A change in the leaderboard
The 2017 Ranking saw a reshuffling of the RESPONSIBALL leaderboard. The Danish Superliga reclaimed their 2014 position at the top of the list as, once again, they drew upon a history of high adherence to governance standards, along with a strong commitment to community-based initiatives.

The Netherlands, an overwhelming leader in 2015 and 2016, was surpassed this year by ever-rising league scores in England, Scotland, Germany, and the United States, whose Major League Soccer went up almost ten percentage points from last year (from 22% to 32%). Another notable decline from last year’s Ranking is Sweden.


Ranking newcomers
This year saw the addition of seven more leagues than last year’s Ranking, some having been in previous additions, others making their first appearance. Japan and Brazil started off their campaigns well, earning the respective eighth and ninth positions on the overall Ranking. The Japanese J-League proved especially strong in the Environmental category, coming in the third position (21%) behind Germany (28%) and the United States (22%). With new aggressive environmental policies and the upcoming Tokyo 2020 Olympic Games, the future of Japan’s football may very well be green.


Good Practices 
As in previous years, football clubs have strategically planned their methods of approaching social responsibility. From the 2017 Ranking, we have seen many good practices that may be studied and adopted by other clubs.
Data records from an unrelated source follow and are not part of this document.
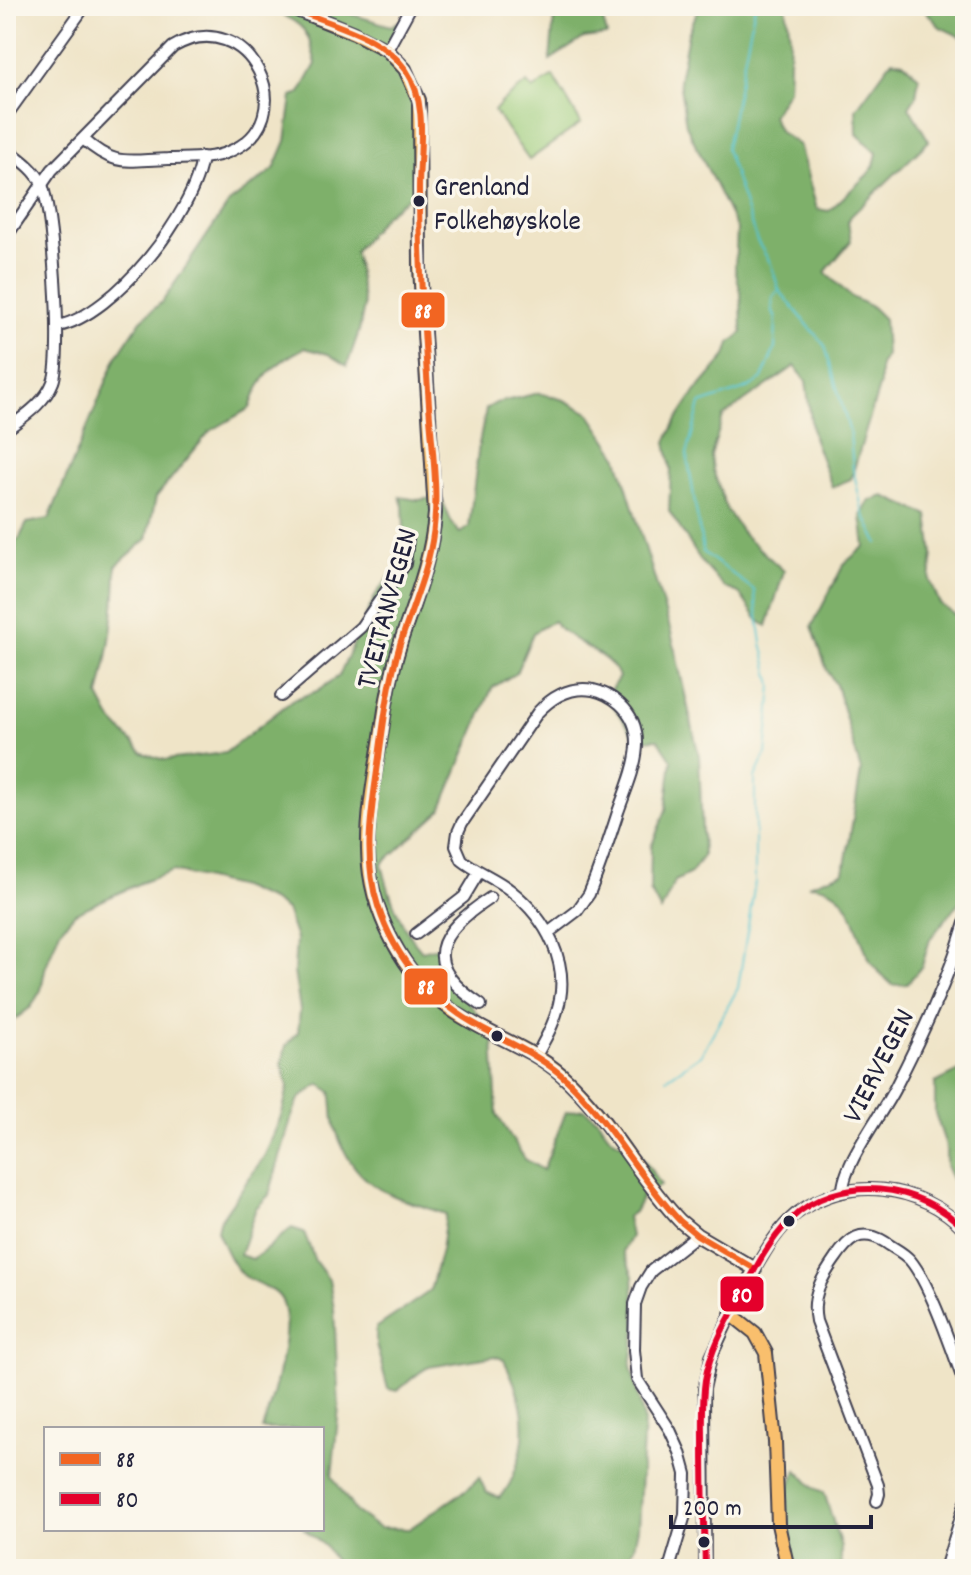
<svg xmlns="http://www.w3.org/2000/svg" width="971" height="1575" viewBox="0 0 971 1575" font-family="Dekko,sans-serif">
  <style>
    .green { fill: #9dcc7b; stroke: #60775b; stroke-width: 2 }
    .forest { fill: #7eb06b; stroke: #506953; stroke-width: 2; fill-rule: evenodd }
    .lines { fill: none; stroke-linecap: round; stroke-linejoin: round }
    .stream { stroke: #57c4cf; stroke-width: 2 }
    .minor-casing { stroke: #413f50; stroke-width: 14 }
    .major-casing { stroke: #413f50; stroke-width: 16 }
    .minor { stroke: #fff; stroke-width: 10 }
    .major { stroke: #f9bf6d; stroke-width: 12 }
    .bus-1-casing { stroke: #fbf7ec; stroke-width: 12 }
    .bus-2-casing { stroke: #fbf7ec; stroke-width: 12 }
    .bus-1 { stroke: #f26522; stroke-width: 6 }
    .bus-2 { stroke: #e4002b; stroke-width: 6 }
    .bus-dot { fill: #22223b; stroke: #fbf7ec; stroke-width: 3 }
    .labels { text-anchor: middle; stroke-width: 7; stroke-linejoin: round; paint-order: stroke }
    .bus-label { font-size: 28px; fill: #22223b; stroke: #fbf7ec; text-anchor: start }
    .street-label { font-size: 30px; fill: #22223b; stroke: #fbf7ec }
    .line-badge { stroke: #fbf7ec; stroke-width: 3 }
    .badge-label { font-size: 22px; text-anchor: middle; font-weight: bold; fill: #fff }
  </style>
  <rect width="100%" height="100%" fill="#fbf7ec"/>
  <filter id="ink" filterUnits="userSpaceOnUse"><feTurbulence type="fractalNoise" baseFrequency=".0125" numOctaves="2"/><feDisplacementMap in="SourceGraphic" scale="16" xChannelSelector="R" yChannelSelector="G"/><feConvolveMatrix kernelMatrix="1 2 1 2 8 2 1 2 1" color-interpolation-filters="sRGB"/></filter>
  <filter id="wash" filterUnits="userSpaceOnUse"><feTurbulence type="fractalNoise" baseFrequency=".006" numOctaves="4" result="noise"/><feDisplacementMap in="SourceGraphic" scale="32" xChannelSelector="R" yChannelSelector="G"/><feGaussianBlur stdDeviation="1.8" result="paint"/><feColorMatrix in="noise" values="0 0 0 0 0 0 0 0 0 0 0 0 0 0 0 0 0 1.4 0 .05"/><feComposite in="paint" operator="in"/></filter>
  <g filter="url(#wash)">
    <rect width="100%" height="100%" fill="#efe4c7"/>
    <polygon class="green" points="553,76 581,123 529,160 494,111 502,102 527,83 533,90"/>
    <g class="forest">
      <path d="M267,6H323L391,26L403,19L384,49L405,70L419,106L418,189L384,216L355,251L364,306L359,331L347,366L328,354L304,348C275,363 260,376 250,408L209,432L156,497L147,539L116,566C116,609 109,654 99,696L112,721L143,753L165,760L225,753L293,700L317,691L339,676L376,594L400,564L405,549L403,506L400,497L418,500L440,497C449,511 447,520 460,533L469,527L479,444L486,409L496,403L539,393L564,400L589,413L617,455L671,632L699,756L703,856L691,873L675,881L661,911L650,891L651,847L666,810L672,760L658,739L640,740L635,736L612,704L609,692L619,677C611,653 572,645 553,621L533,633L516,673L492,688L441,810L382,864C389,896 400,927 422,951L446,945L436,962L484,1022L493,1038L497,1115L525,1159L543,1170L566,1112L584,1109L598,1120L610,1137L641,1155L661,1185L642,1197L634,1212L627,1217L631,1236L623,1251L633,1276L636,1329L631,1366L644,1420L638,1528L634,1547L622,1569H340L325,1546L304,1529H322V1429H262C271,1404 298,1317 279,1296C270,1285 253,1284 242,1274C231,1265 223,1244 217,1231L219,1222L265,1155L282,1114L288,1087L282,1063L286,1046L298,1032L300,1010L294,972L296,939L286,910L273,901L240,887L173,871L140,883L75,913L60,930L45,969L41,990L31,1007L6,1026V545L19,539L27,523L49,519L117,356L141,320L162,302L229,203L274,169L286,141L292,97L300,93L316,64C306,21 302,27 267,6ZM320,1084L331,1092C334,1104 332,1118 336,1130C355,1190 392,1196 446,1214L441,1250L430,1291L376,1328V1344L388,1389L397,1391C408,1383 417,1372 429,1367L496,1356L504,1360C523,1398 531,1430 515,1471C511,1482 508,1489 499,1498L486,1492L479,1477L470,1487L409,1529L379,1528L355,1511L332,1476L339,1408L334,1309L329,1280L315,1261L304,1232L292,1228C277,1238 268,1251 252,1259L240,1255L256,1208L269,1195L291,1119L299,1099Z"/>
      <polygon points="555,6 599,6 607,35 584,38 550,60"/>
      <polygon points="703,6 786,6 790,36 788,90 772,116 780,132 799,145 817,209 829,211 867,175 874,166 877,153 857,134 856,109 892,60 903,62 919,77 916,96 909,107 929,141 851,216 848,222 851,241 825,272 851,297 872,307 884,319 886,355 880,365 880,384 851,479 832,487 813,437 806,381 795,366 723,416 711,456 713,470 727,510 744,535 784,571 767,626 758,620 739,593 725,588 703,564 669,511 671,469 666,442 676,421 696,391 726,356 730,343 742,333 741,293 735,269 737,229 686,125 679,80 688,34 697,12"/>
      <polygon points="921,6 945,6 947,8 965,6 965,39 940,27"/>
      <path d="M884,496L928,515L933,554L930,580L940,604L965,622V895L930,939L922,966L907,984L892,985C886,978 875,970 871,962C853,929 855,886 808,885L844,872L861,771L836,685L827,670L812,626L844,564L865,546L861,516L869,501Z"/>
      <polygon points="965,1068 965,1205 956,1191 946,1165 946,1146 935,1113 935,1083"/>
      <path d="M797,1470L814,1488L824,1492L841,1547V1562L846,1569H798C785,1549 782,1489 797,1470Z"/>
    </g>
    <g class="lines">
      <g class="stream">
        <polyline points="755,6 726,149 757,241 771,264 779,290 825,346 850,433 853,469 863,513 878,543"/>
        <polyline points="666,1079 701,1055 738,988 755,882 755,777 766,754 772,685 762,643 754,590 703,552 687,454 700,404 748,388 762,379 775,348 776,319 772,310 773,297 779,290"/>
      </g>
    </g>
  </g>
  <g filter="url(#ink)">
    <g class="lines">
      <defs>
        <g id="minor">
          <polyline points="387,50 411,6"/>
          <polyline points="6,116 85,6"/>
          <path d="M6,148C18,158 34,168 41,182C53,209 63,356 53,382C45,403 23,417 6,430"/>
          <path d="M6,237L52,170L173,47C249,2 307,121 228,152C209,160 188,158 168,159C127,160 116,168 83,139"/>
          <path d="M58,326C114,315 195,213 202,157"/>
          <polyline points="281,696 361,627 405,564 408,539"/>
          <polyline points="416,934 464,897 479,872"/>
          <path d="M481,1005C419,964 437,933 490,898"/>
          <path d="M536,1056C544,1041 553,1027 557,1011C572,964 546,918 510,890C495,878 477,872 462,860L456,846L458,832L462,823L538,712C553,696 571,686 593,690C603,692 612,697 620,704C653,734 630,777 618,812C609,840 600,867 589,894L577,911L548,933"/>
          <path d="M843,1192C842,1165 882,1114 895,1088C922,1035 948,980 965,923"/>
          <path d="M755,1269C766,1250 778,1229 796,1214C846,1174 922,1184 965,1230"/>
          <path d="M877,1501L879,1494L878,1485L816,1321C811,1296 821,1279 835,1259C849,1238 861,1228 885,1242C893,1248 903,1252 910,1260C931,1285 953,1353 965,1385"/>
          <polyline points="669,1569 685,1515 686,1474 680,1452 670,1430 637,1379 634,1350 635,1304 641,1287 651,1271 697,1235"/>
          <polyline points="705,1569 704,1389 711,1357 731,1314"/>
          <polyline points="945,1569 965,1504"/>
        </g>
        <path id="major" d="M287,6L354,33L387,50L405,69L419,100L420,268L435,513C432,558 415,599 401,641C392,670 386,700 382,730C376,769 367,811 368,850C369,911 403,976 453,1011C488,1035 530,1047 562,1075C609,1117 637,1176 680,1221L697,1235L755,1269L731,1314L755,1333L766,1353L775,1442L778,1524L788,1569"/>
      </defs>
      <use href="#minor" class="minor-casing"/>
      <use href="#major" class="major-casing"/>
      <use href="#minor" class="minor"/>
      <use href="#major" class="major"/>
      <defs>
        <path id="bus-1" d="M287,6C326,24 380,33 406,70C429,104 419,151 419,189C419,261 424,333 429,405C432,449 440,497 432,541C426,576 411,610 400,644C389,681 384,719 379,757C372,808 362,856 378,906C395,960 433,1002 482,1028C512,1044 543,1057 568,1081C611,1123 639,1178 680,1221L697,1235L755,1269"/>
        <path id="bus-2" d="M705,1569C704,1526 703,1484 703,1441C703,1421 702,1400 705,1380C710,1352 724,1326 738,1302C753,1273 767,1243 790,1220C838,1172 922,1183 965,1230"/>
      </defs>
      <use href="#bus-1" class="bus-1-casing"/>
      <use href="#bus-2" class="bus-2-casing"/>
      <use href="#bus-1" class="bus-1"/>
      <use href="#bus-2" class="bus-2"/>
    </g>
  </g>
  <g class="bus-dot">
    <circle cx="419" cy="201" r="7"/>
    <circle cx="497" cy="1036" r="7"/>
    <circle cx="789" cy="1221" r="7"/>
    <circle cx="704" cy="1542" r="7"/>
  </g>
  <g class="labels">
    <g class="bus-label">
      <text x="434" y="195">Grenland<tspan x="434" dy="34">Folkehøyskole</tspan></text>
    </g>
    <g class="street-label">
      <text transform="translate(385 608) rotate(-75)" y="10">TVEITANVEGEN</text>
      <text transform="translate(877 1065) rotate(-63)" y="10">VIERVEGEN</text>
    </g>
  </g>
  <g class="line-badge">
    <rect x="400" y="291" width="46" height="38" rx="8" fill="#f26522"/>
    <rect x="403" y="967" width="46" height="39" rx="8" fill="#f26522"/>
    <rect x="719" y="1275" width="46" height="38" rx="8" fill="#e4002b"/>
  </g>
  <g class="badge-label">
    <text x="423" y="318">88</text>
    <text x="426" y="994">88</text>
    <text x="742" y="1302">80</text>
  </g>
  <rect width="971" height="1575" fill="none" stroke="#fbf7ec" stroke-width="32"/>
  <rect x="44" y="1427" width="280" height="104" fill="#fbf7ec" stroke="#a4a2a5" stroke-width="2"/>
  <rect x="60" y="1453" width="40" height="12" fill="#f26522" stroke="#a4a2a5" stroke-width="2"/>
  <text x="116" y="1467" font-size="24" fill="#22223b">88</text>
  <rect x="60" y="1493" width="40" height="12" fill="#e4002b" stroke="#a4a2a5" stroke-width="2"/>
  <text x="116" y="1507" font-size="24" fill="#22223b">80</text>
  <path d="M671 1515v12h200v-12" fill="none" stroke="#22223b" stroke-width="4"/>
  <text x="683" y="1515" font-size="24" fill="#22223b" stroke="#fbf7ec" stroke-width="6" paint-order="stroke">200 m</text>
</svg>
Some examples include:

  • Wolfsberger AC (Austrian Bundesliga) has a Disability Access Officer, who provides support for disabled fans in areas from ticket acquisition to receiving fans at the stadium;
  • Olympiacos (Greek Super League) has made a commitment to protecting the environment, putting special focus on cleaning and preserving the Mediterranean; and
  • FC Thung (Swiss Super League) runs a program which promotes integration and inclusion within the community, working especially with refugee children and young people with mental disabilities.